Le régime militaire dirigé par le colonel Mamady Doumbouya en Guinée, qui n’a pas encore dévoilé de commission de transition ni de calendrier malgré un délai de six mois imposé par la CEDEAO, a dissocié le pays des sanctions de la CEDEAO contre le Mali.

Les deux États voisins du Mali non membres de la CEDEAO – la Mauritanie et l’Algérie – n’ont ni soutenu ni opposé le blocage du Mali par la CEDEAO.

Dans sa réaction officielle, l’Algérie a appelé à des négociations pacifiques et a proposé un calendrier de transition « raisonnable » d’environ 12 mois.

L’Algérie a tout intérêt à maintenir les terroristes et les insurgés djihadistes hors de ses frontières.

Par la suite, il a accueilli plusieurs réunions de paix sur le Mali, dans le passé, aboutissant à l’Accord de paix de 2015 signé à Alger par des protagonistes maliens.

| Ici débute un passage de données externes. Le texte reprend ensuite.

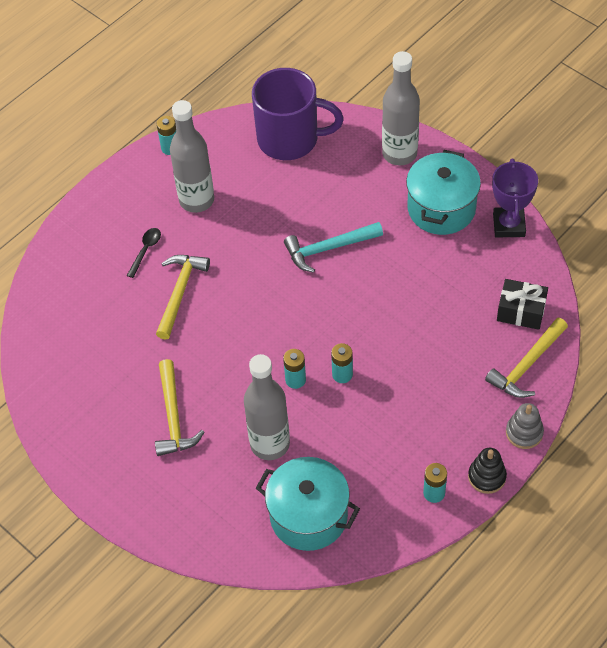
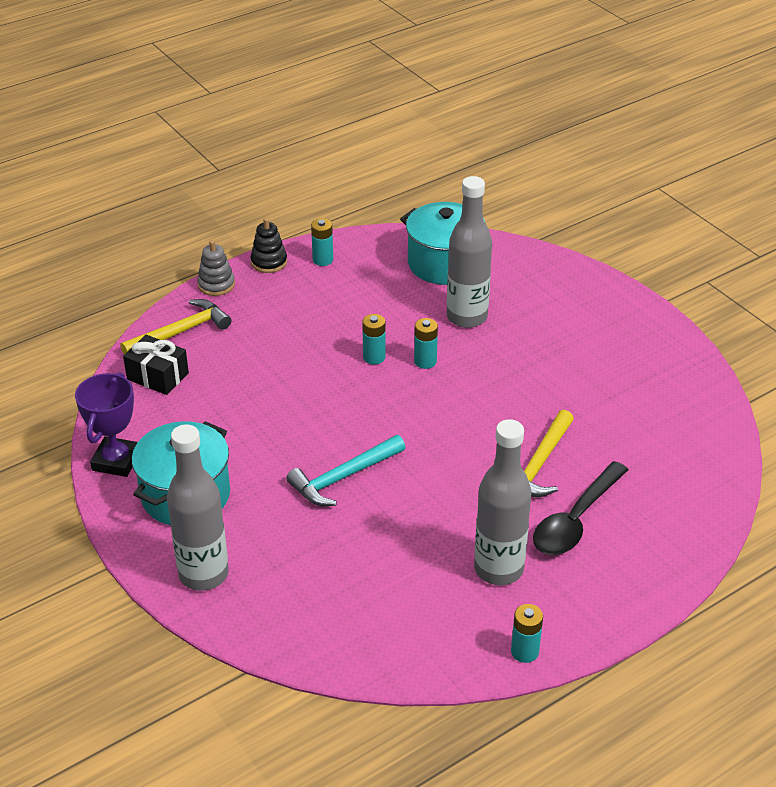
camera: 170 degrees left, 15 degrees down
black spoon [127,228,161,278] -> black spoon [533,461,628,555], size x1.94
yellow hammer [155,359,205,456] -> none
purple mug [252,68,344,160] -> none
turquoise hammer [284,222,383,273] -> turquoise hammer turned 150 degrees clockwise [286,435,405,506]

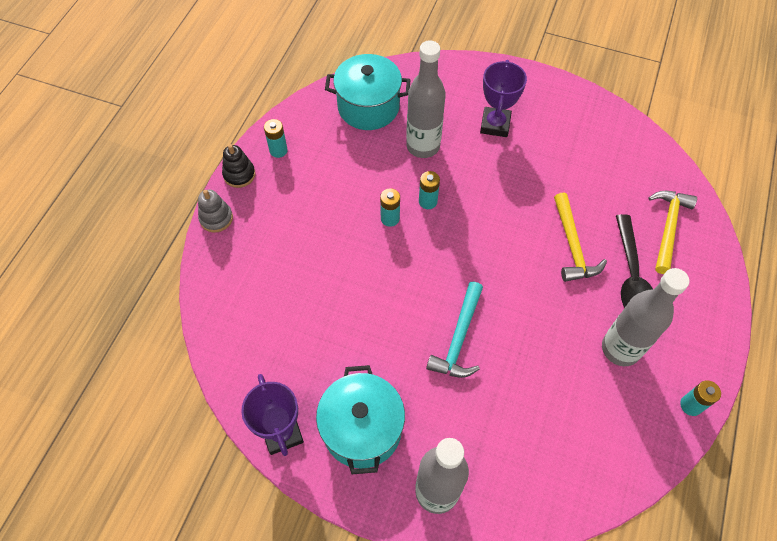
camera: 35 degrees left, 20 degrees up
yellow hammer [121,299,231,354] -> yellow hammer moved to [648,191,697,274]
black gift [123,335,189,395] -> none
none -> purple trophy [480,60,527,137]

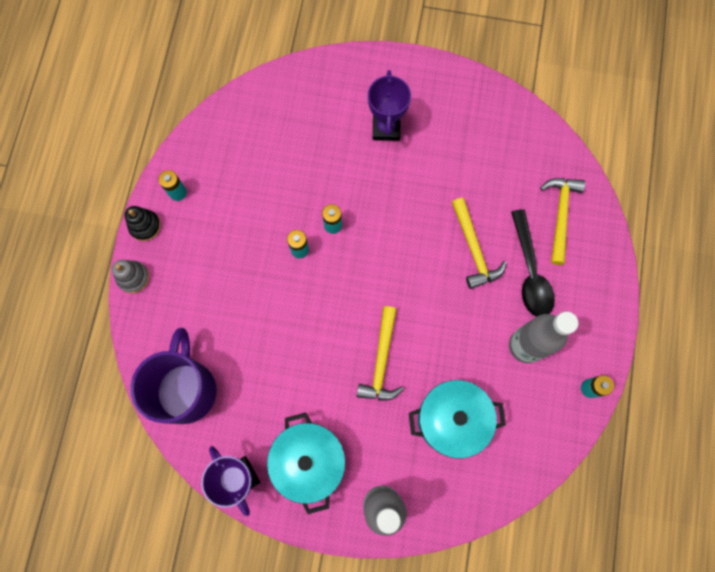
camera: 10 degrees left, 15 degrees up
turquoise pot [325,54,410,130] -> turquoise pot moved to [409,380,506,459]
grey bottle [406,40,446,158] -> none
turquoise hammer [426,282,483,378] -> yellow hammer [357,306,404,401]
none -> purple mug [131,328,216,424]

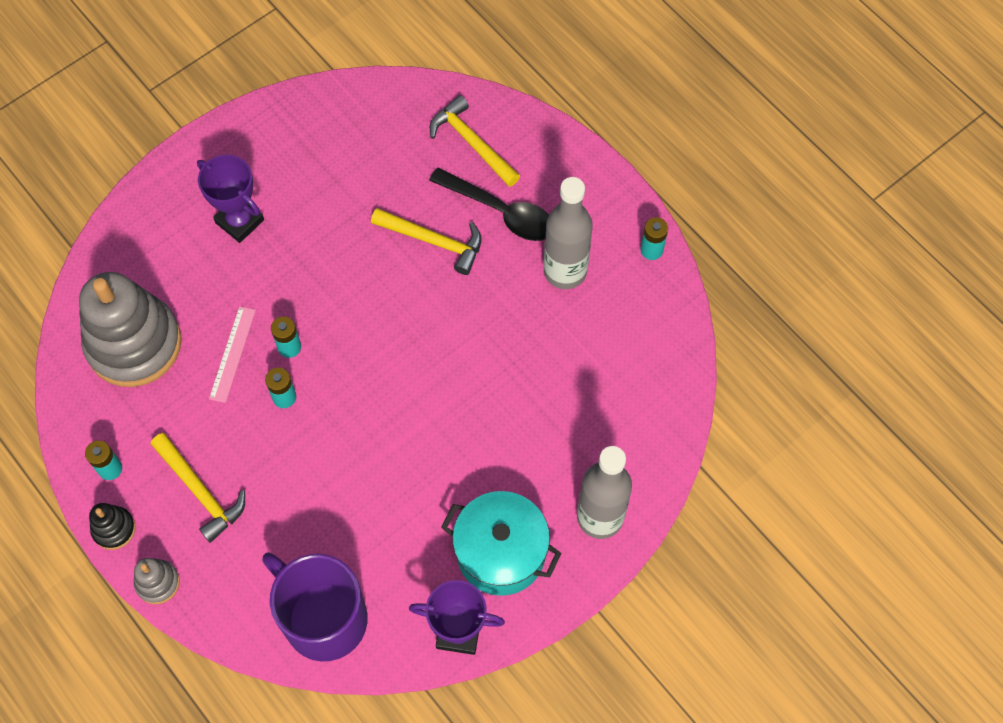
camera: 50 degrees left, 10 degrees down
yellow hammer [357,306,404,401] -> yellow hammer moved to [151,433,245,543]
turquoise pot [409,380,506,459] -> none
none -> grey stacking toy [79,272,182,387]
none -> pink ruler [209,306,256,403]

Mais cet accord reste largement inappliqué.

Des observateurs indépendants considèrent les sanctions de la CEDEAO contre le Mali comme disproportionnellement sans précédent et capables d’étouffer la nation et d’exacerber les souffrances des gens ordinaires.

Les mesures pourraient également provoquer une catastrophe humanitaire et des déplacements massifs dans ce pays enclavé qui compte quelque 19 millions d’habitants et déstabiliser davantage la région agitée.

Sans aucun doute, les sanctions pourraient nuire à la junte, mais elles peuvent également engendrer des sentiments anti-CEDEAO et xénophobes, ce qui pourrait nuire aux interventions régionales/internationales.

Par conséquent, la CEDEAO doit agir avec plus d’indépendance, d’introspection et sans influences étrangères et, en particulier dans l’intérêt des Maliens et des quelque 400 millions de citoyens communautaires, d’une manière cohérente avec son mandat d’intégration régionale.

Au-delà des sentiments patriotiques locaux, certains partis politiques maliens s’opposent au maintien prolongé des militaires au pouvoir, bien qu’ils « regrettent » également les sanctions de la CEDEAO.

À l’avenir, le régime de Bamako doit se faire un monde de bien en accélérant le processus de transition avec les contributions et le soutien des acteurs locaux et externes agissant tous de bonne foi pour le rétablissement de la paix et de l’ordre constitutionnel au Mali et dans toute la région.

Les dirigeants de la CEDEAO doivent également s’attaquer aux problèmes de mauvaise gouvernance, de corruption, de copinage, de trucage des élections et d’allongement des mandats, qui sont les déclencheurs et les moteurs de l’instabilité politique et de la récession de la démocratie dans la région.

*Ejime est analyste des affaires mondiales et consultant indépendant en communications stratégiques d’entreprise, paix et sécurité et élections.